Saved entries
• • • • • • •
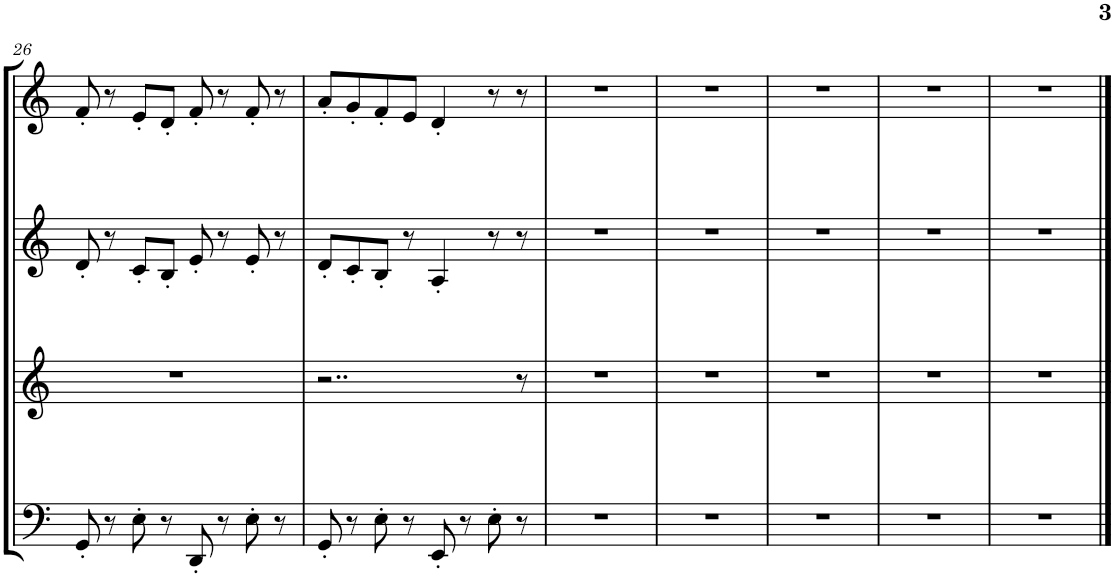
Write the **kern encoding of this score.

**kern	**kern	**kern	**kern
*part4	*part3	*part2	*part1
*staff4	*staff3	*staff2	*staff1
*I"Violoncello	*I"Viola	*I"Violin II	*I"Violin I
*I'Vc	*I'Vla	*I'Vln	*I'Vln
!!LO:PB:g=z
*clefF4	*clefG2	*clefG2	*clefG2
*k[]	*k[]	*k[]	*k[]
*M4/4	*M4/4	*M4/4	*M4/4
=26	=26	=26	=26
8GG'/	1r	8d'/	8f'/
8r	.	8r	8r
8E'\	.	8c'/L	8e'/L
8r	.	8B'/J	8d'/J
8DD'/	.	8e'/	8f'/
8r	.	8r	8r
8E'\	.	8e'/	8f'/
8r	.	8r	8r
=27	=27	=27	=27
8GG'/	2..r	8d'/L	8a'/L
8r	.	8c'/	8g'/
8E'\	.	8B'/J	8f'/
8r	.	8r	8e/J
8EE'/	.	4A'/	4d'/
8r	.	.	.
8E'\	.	8r	8r
8r	8r	8r	8r
=28	=28	=28	=28
1r	1r	1r	1r
=29	=29	=29	=29
1r	1r	1r	1r
=30	=30	=30	=30
1r	1r	1r	1r
=31	=31	=31	=31
1r	1r	1r	1r
=32	=32	=32	=32
1r	1r	1r	1r
==	==	==	==
*-	*-	*-	*-
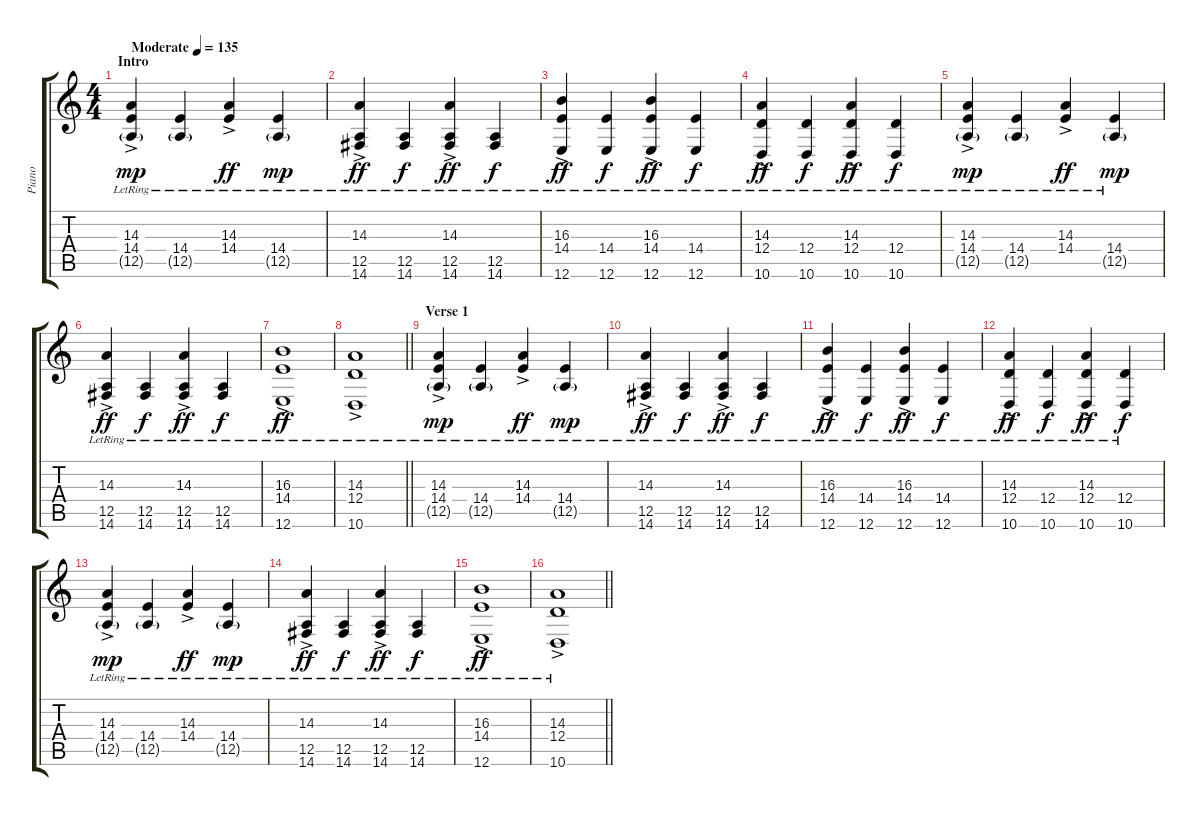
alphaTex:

\track ("Piano" "Piano") {instrument acousticgrandpiano}
\staff {score tabs}
\tuning (E4 B3 G3 D3 A2 E2) {hide}
\ts (4 4)
\section ("" "Intro")
\tempo (135 "Moderate")
\clef g2
\ks c
(14.3{ac lr} 14.4{lr} 12.5{g lr}).4{dy mp instrument acousticgrandpiano} (14.4{lr} 12.5{g lr}).4 (14.3{ac lr} 14.4{lr}).4{dy ff} (14.4{lr} 12.5{g lr}).4{dy mp} |
(14.3{ac lr} 12.5{lr} 14.6{lr}).4{dy ff} (12.5{lr} 14.6{lr}).4{dy f} (14.3{ac lr} 12.5{lr} 14.6{lr}).4{dy ff} (12.5{lr} 14.6{lr}).4{dy f} |
(16.3{ac lr} 14.4{lr} 12.6{lr}).4{dy ff} (14.4{lr} 12.6{lr}).4{dy f} (16.3{ac lr} 14.4{lr} 12.6{lr}).4{dy ff} (14.4{lr} 12.6{lr}).4{dy f} |
(14.3{ac lr} 12.4{lr} 10.6{lr}).4{dy ff} (12.4{lr} 10.6{lr}).4{dy f} (14.3{ac lr} 12.4{lr} 10.6{lr}).4{dy ff} (12.4{lr} 10.6{lr}).4{dy f} |
(14.3{ac lr} 14.4{lr} 12.5{g lr}).4{dy mp} (14.4{lr} 12.5{g lr}).4 (14.3{ac lr} 14.4{lr}).4{dy ff} (14.4{lr} 12.5{g lr}).4{dy mp} |
(14.3{ac lr} 12.5{lr} 14.6{lr}).4{dy ff} (12.5{lr} 14.6{lr}).4{dy f} (14.3{ac lr} 12.5{lr} 14.6{lr}).4{dy ff} (12.5{lr} 14.6{lr}).4{dy f} |
(16.3{ac lr} 14.4{lr} 12.6{lr}).1{dy ff} |
\barLineRight lightlight
(14.3{ac lr} 12.4{lr} 10.6{lr}).1 |
\section ("" "Verse 1")
(14.3{ac lr} 14.4{lr} 12.5{g lr}).4{dy mp} (14.4{lr} 12.5{g lr}).4 (14.3{ac lr} 14.4{lr}).4{dy ff} (14.4{lr} 12.5{g lr}).4{dy mp} |
(14.3{ac lr} 12.5{lr} 14.6{lr}).4{dy ff} (12.5{lr} 14.6{lr}).4{dy f} (14.3{ac lr} 12.5{lr} 14.6{lr}).4{dy ff} (12.5{lr} 14.6{lr}).4{dy f} |
(16.3{ac lr} 14.4{lr} 12.6{lr}).4{dy ff} (14.4{lr} 12.6{lr}).4{dy f} (16.3{ac lr} 14.4{lr} 12.6{lr}).4{dy ff} (14.4{lr} 12.6{lr}).4{dy f} |
(14.3{ac lr} 12.4{lr} 10.6{lr}).4{dy ff} (12.4{lr} 10.6{lr}).4{dy f} (14.3{ac lr} 12.4{lr} 10.6{lr}).4{dy ff} (12.4{lr} 10.6{lr}).4{dy f} |
(14.3{ac lr} 14.4{lr} 12.5{g lr}).4{dy mp} (14.4{lr} 12.5{g lr}).4 (14.3{ac lr} 14.4{lr}).4{dy ff} (14.4{lr} 12.5{g lr}).4{dy mp} |
(14.3{ac lr} 12.5{lr} 14.6{lr}).4{dy ff} (12.5{lr} 14.6{lr}).4{dy f} (14.3{ac lr} 12.5{lr} 14.6{lr}).4{dy ff} (12.5{lr} 14.6{lr}).4{dy f} |
(16.3{ac lr} 14.4{lr} 12.6{lr}).1{dy ff} |
\barLineRight lightlight
(14.3{ac lr} 12.4{lr} 10.6{lr}).1
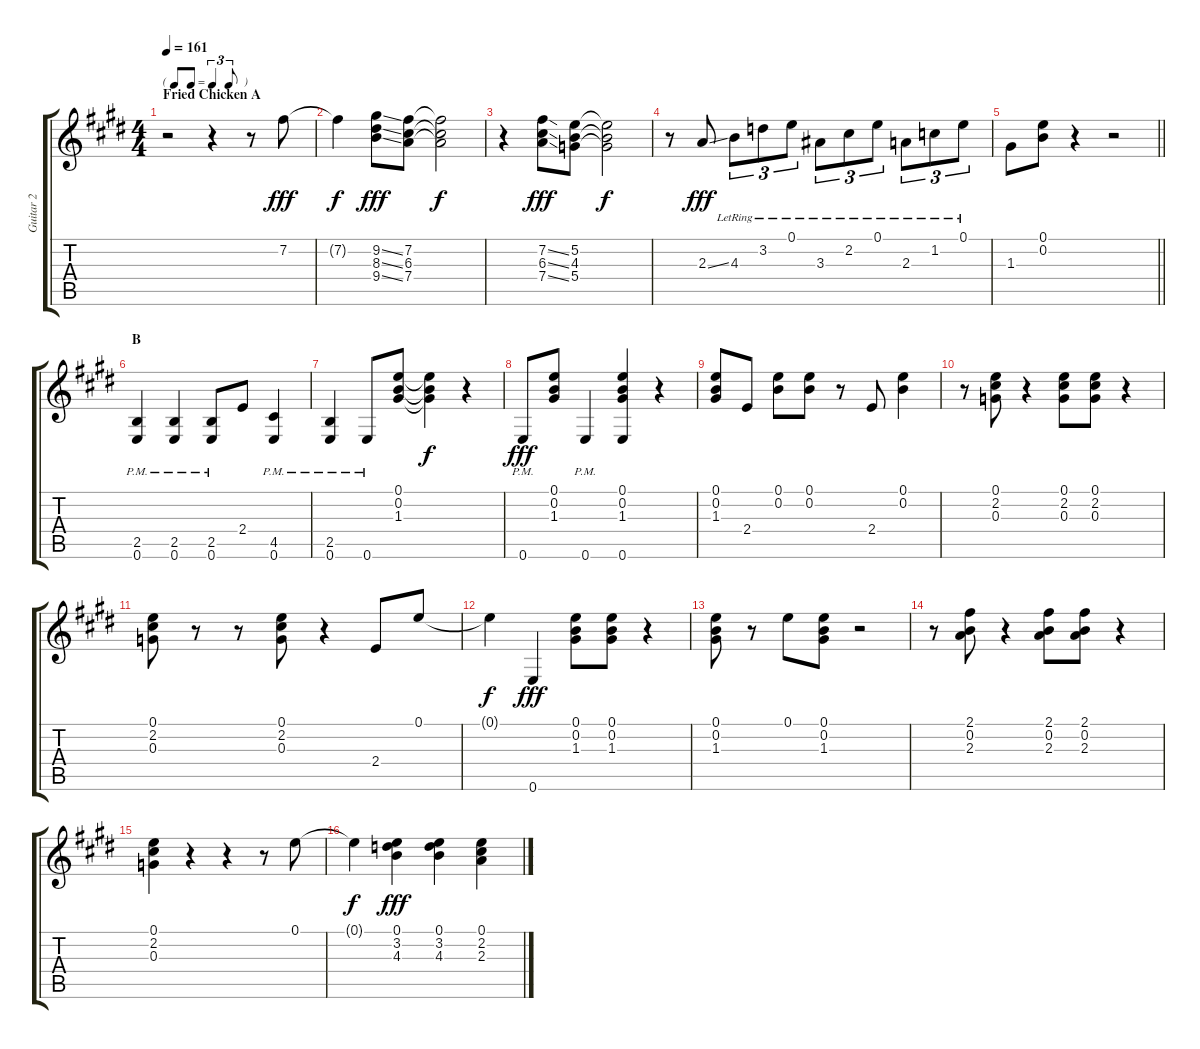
• • • • • • •
Your goal:
Copy every line of the data above that contains the string "instrument". Matches must have the same capitalization.

Problem solution:
\track ("Piano" "Piano") {instrument acousticgrandpiano}
(14.3{ac lr} 14.4{lr} 12.5{g lr}).4{dy mp instrument acousticgrandpiano} (14.4{lr} 12.5{g lr}).4 (14.3{ac lr} 14.4{lr}).4{dy ff} (14.4{lr} 12.5{g lr}).4{dy mp} |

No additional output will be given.